A source artifact may belong to a workspace — a set of related source artifacts, often a single directory root but sometimes multiple directories. FineCode handles multi-artifact workspaces transparently: running python -m finecode run lint from the workspace root runs lint in all source artifacts that define it.
Workspace Manager and Extension Runner¶
FineCode has two runtime components:
Workspace Manager (WM)¶
The finecode package. It:
- discovers projects and resolves merged configuration
- manages virtual environments (
prepare-envs) - exposes an LSP server to the IDE
- delegates action execution to Extension Runners
Extension Runner (ER)¶
The finecode_extension_runner package. It:
- runs inside a purpose-specific virtual environment (e.g.
.venvs/dev_no_runtime) - imports and executes handler code
- communicates results back to the WM via LSP/JSON-RPC
The WM/ER split means handler dependencies never pollute the workspace Python environment.
Environments¶
Each handler declares an env (e.g. dev_no_runtime, runtime).

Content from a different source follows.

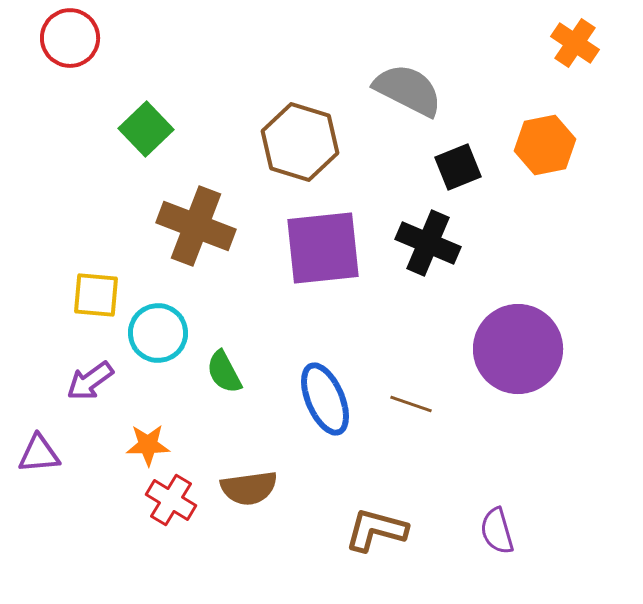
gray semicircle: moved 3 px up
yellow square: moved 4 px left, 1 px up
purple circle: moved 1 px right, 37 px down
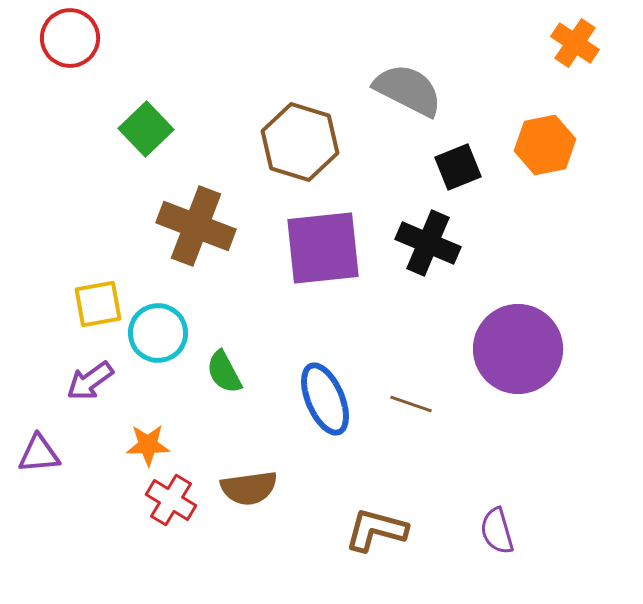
yellow square: moved 2 px right, 9 px down; rotated 15 degrees counterclockwise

FineCode creates a separate virtualenv for each env name it encounters, and installs the handler's declared dependencies into it. prepare-envs automates this.
# Example: handler in pyproject.toml
[[tool.finecode.action.lint.handlers]]
name = "ruff"
source = "fine_python_ruff.RuffLintFilesHandler"
env = "dev_no_runtime"
dependencies = ["fine_python_ruff~=0.2.0"]
The env name is arbitrary — it's just a label FineCode uses to group handlers that share a virtualenv.